Qu’est-ce que cela change de passer à la notion de service public ?

Nous n’avons plus de prestataires ni d’intermédiaires aujourd’hui. Nous sommes responsables de la prestation. En fonctionnant en régie, nous maîtrisons parfaitement la « température du terrain ». Ce que je veux dire par là c’est que nous pouvons nous réorienter facilement. Aujourd’hui, nous avons les usagers en direct, nous voyons ce qu’ils nous disent. Nous pouvons tout de suite réorienter nos politiques publiques. Ce qui est aussi important, c’est que nous n’avons pas de service commercial. Nous avons cette valeur supplémentaire d’être coordinateur. Nous savons que l’un des écueils de la rénovation énergétique, c’est l’articulation entre tous ses acteurs. C’est important de pouvoir dire à nos usagers que la métropole intervient dans le quotidien de chacun. C’est un échelon de service public un peu méconnu par rapport à une mairie. Cela fait partie de la valorisation territoriale que l’on peut avoir. Nous travaillons aussi en lien avec les mairies car les habitants poussent plus facilement la porte de leur mairie. 

Qu’est-ce que la plateforme apporte à votre projet de territoire ? 

Nous souhaitons vraiment aller jusqu’à l’exécution des travaux. Travailler autour de l’impact carbone, c’est valoriser le territoire. Nous souhaitons être un territoire attractif. Demain, cela veut dire avoir des logements adaptés à la population qui souhaite s’installer. Des logements conformes et peu consommateurs d’énergie. Si un habitant raisonne en valorisation du patrimoine pour son bien, nous, nous raisonnons en termes de valorisation du territoire.. 

Comment fonctionne Artemis au quotidien ? 

Une dizaine d’agents composent Artémis. Avec un directeur de l’habitat privé qui dirige l’ensemble du service. Il y a aussi des conseillers énergie et une responsable de l’OPAH (Opération Programmée d’Amélioration de l’Habitat). Enfin, un autre point important : nous avons une personne dédiée à la copropriété. Il y a beaucoup de travail sur ce point spécifique. Nous proposons des réunions d’informations auprès de ces propriétaires.  Nous essayons aussi de travailler avec les syndicats de copropriété. Encore une fois c’est une mise en relation pour essayer d’informer et d’amener jusqu’à la réalisation des travaux. 

Quel est le schéma de fonctionnement ?

*Travail à faire:*
[1] Relevez toutes les fonctions des membres de l'équipe d'Artémis citées dans l'extrait sur la plateforme de rénovation énergétique.
[2] Poursuivez l'extrait sur la plateforme de rénovation énergétique à partir de sa dernière ligne.

*Jeu de données:*
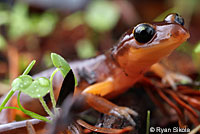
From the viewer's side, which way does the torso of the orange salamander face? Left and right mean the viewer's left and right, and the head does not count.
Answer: facing the viewer and to the right of the viewer
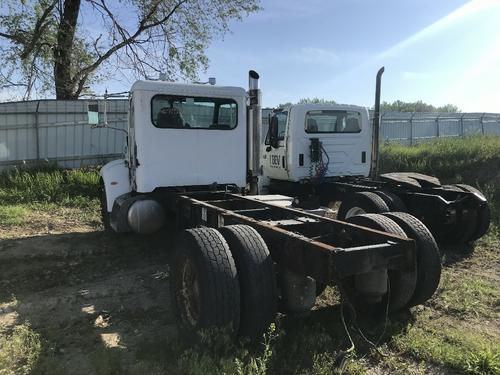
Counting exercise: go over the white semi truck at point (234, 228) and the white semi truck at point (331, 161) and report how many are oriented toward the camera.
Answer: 0

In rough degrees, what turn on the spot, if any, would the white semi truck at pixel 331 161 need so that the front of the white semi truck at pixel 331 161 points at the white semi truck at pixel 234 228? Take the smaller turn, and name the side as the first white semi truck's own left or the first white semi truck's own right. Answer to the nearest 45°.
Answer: approximately 135° to the first white semi truck's own left

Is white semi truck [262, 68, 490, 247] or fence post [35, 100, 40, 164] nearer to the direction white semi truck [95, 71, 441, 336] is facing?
the fence post

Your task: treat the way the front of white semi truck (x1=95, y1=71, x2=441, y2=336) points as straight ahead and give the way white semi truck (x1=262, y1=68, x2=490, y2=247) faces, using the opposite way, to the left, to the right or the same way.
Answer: the same way

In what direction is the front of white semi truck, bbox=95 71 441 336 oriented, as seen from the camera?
facing away from the viewer and to the left of the viewer

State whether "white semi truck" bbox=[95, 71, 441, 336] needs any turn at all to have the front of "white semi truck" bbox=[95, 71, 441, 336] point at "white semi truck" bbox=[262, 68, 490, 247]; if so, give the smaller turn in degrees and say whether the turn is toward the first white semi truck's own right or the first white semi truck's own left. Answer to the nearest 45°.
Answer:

*Réponses par item:*
[1]
- un directeur de l'habitat privé
- des conseillers énergie
- une responsable de l'OPAH (Opération Programmée d'Amélioration de l'Habitat)
- une personne dédiée à la copropriété

[2]
La première étape est l’accueil unique. Soit par un mail soit au téléphone. Un premier contact se fait avec un conseiller énergie. Il va demander si le logement est individuel ou collectif, rural ou urbain, etc. Il doit “cerner” la demande. Au regard de ce genre d’éléments soit le conseiller peut répondre directement aux interrogations, soit il propose un rendez-vous téléphonique plus long. Un rendez-vous physique peut également avoir lieu si nécessaire.Tout dépend de la quantité de travaux et de la complexité du logement. Une maison ancienne par rapport à un appartement un peu plus récent ne va pas être traitée de la même façon.

Après cette première analyse, que se passe-t-il ?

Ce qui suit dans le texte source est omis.